[STORED DATA — start]

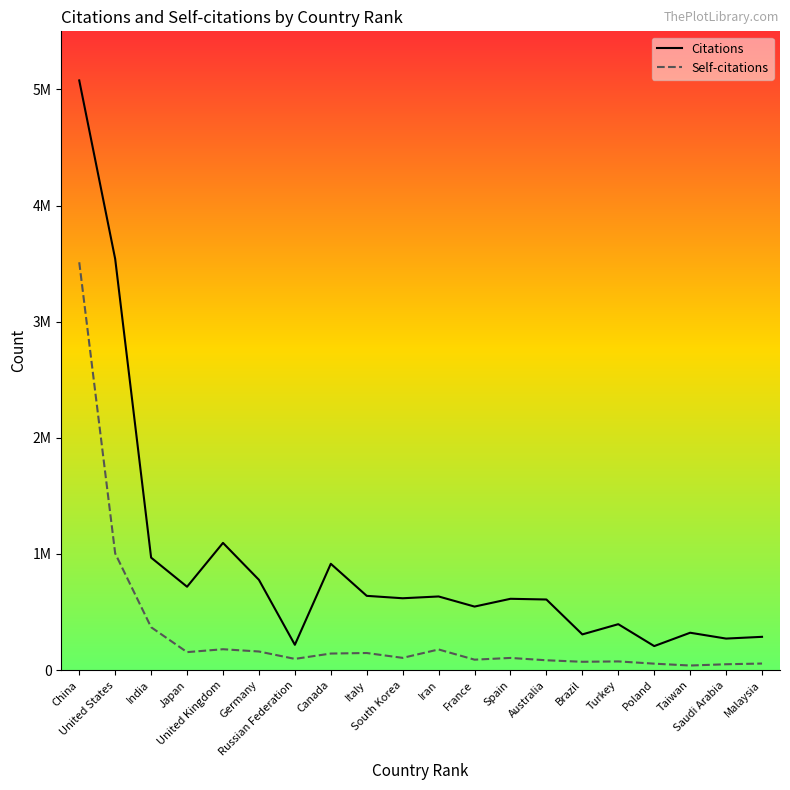

At China, list the series in order from smallest to largest.

Self-citations, Citations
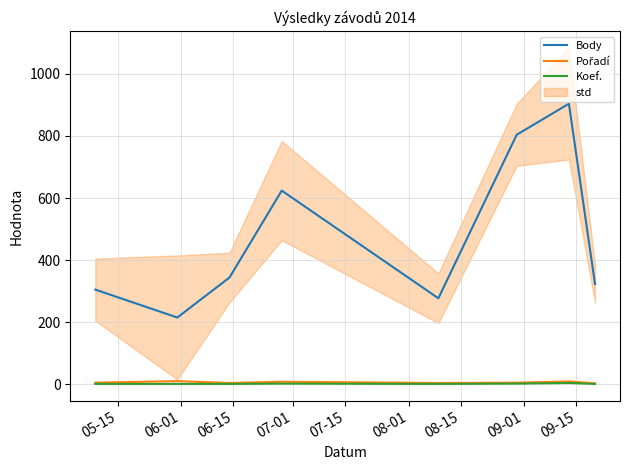

True or false: Koef. and Body intersect in this chart.

False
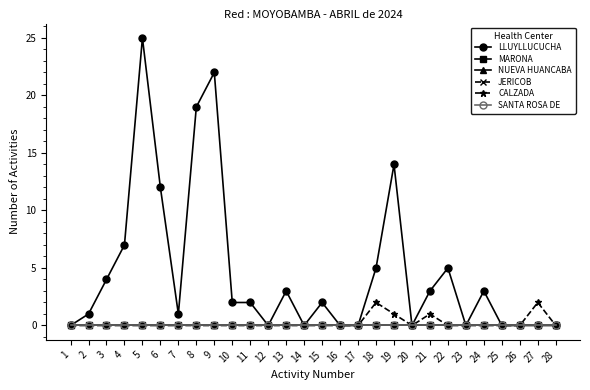

Does the chart have visible grid lines?

No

[STORED DATA — finish]

TASK GOAL: Rewrite the rows above as a numbered list, leaving out the blank lines and the pictures.

YOUR SOLUTION:
1. At China, list the series in order from smallest to largest.
2. Self-citations, Citations
3. True or false: Koef. and Body intersect in this chart.
4. False
5. Does the chart have visible grid lines?
6. No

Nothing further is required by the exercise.